We measure the performance of imputation in two complementary manners: imputation r2 and non-reference site concordance with the ground truth genotypes coming from 30× WGS data in 99 independently collected samples from across India (see ref. 43 for data description). Array genotypes were modeled by sub-sampling the 30X WGS data to the SARGAM and GSAv3 array markers. Imputation was performed using Beagle5.044 with 1000 Genome Project Phase 3 and this study as reference panels. The imputation r2 is an output from Beagle44. Non-reference site concordance is the percentage of the variants called that match the ground truth at the zygosity level.

Polygenic risk scores

South Asian samples

We used the genotype data of 1800 CAD cases and 1163 controls assayed using the Illumina GSA3 array covering more than 600,000 genome-wide markers23. All the samples had more than 95% of the markers successfully genotyped. We used Beagle5.044 to impute all variants with minor allele count >4, using either the 1000 Genomes Project Phase 3 data or this study’s reference panel. The total numbers of imputed variants were 24,154,211 and 24,969,892, respectively. We used the markers reported by the CardiogramplusC4D consortium45, and the methods described in ref. 23. to construct PRSs.

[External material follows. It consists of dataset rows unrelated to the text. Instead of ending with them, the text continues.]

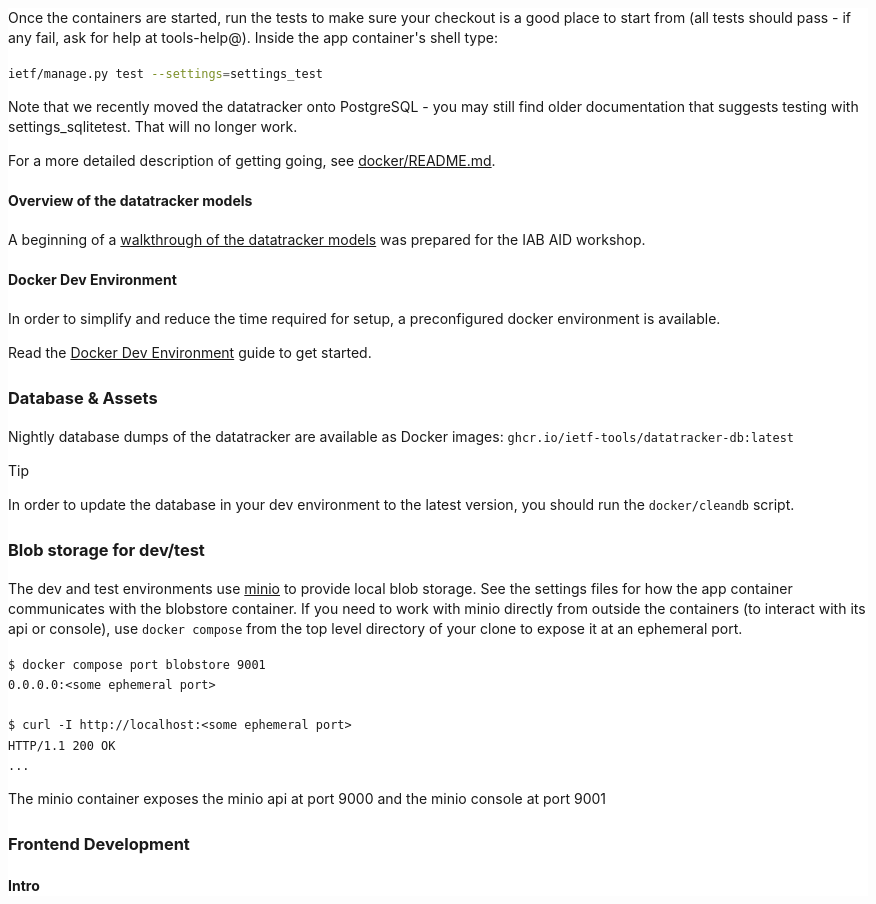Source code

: Once the containers are started, run the tests to make sure your checkout is a good place to start from (all tests should pass - if any fail, ask for help at tools-help@). Inside the app container's shell type:
```sh
ietf/manage.py test --settings=settings_test
```

Note that we recently moved the datatracker onto PostgreSQL - you may still find older documentation that suggests testing with settings_sqlitetest. That will no longer work.

For a more detailed description of getting going, see [docker/README.md](docker/README.md).

#### Overview of the datatracker models

A beginning of a [walkthrough of the datatracker models](https://notes.ietf.org/iab-aid-datatracker-database-overview) was prepared for the IAB AID workshop.

#### Docker Dev Environment

In order to simplify and reduce the time required for setup, a preconfigured docker environment is available.

Read the [Docker Dev Environment](docker/README.md) guide to get started.

### Database & Assets

Nightly database dumps of the datatracker are available as Docker images: `ghcr.io/ietf-tools/datatracker-db:latest`  

> [!TIP]  
> In order to update the database in your dev environment to the latest version, you should run the `docker/cleandb` script.

### Blob storage for dev/test

The dev and test environments use [minio](https://github.com/minio/minio) to provide local blob storage. See the settings files for how the app container communicates with the blobstore container. If you need to work with minio directly from outside the containers (to interact with its api or console), use `docker compose` from the top level directory of your clone to expose it at an ephemeral port.

```
$ docker compose port blobstore 9001
0.0.0.0:<some ephemeral port>

$ curl -I http://localhost:<some ephemeral port>
HTTP/1.1 200 OK
...
```


The minio container exposes the minio api at port 9000 and the minio console at port 9001


### Frontend Development

#### Intro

UK Biobank European samples

We selected 2910 samples from the UK Biobank, comprising 1448 CAD cases and 1468 controls having European ancestry. The cases were selected with ICD-9 codes of 410.X, 411.0, 412.X, 429.79 or ICD-10 codes of I21.X, I22.X, I23.X, I24.1, I25.2. We used the imputed genetic data for the generation of PRSs. This research was conducted using the UK Biobank Resource under Application Number 42406.

Reporting summary

Further information on research design is available in the Nature Portfolio Reporting Summary linked to this article.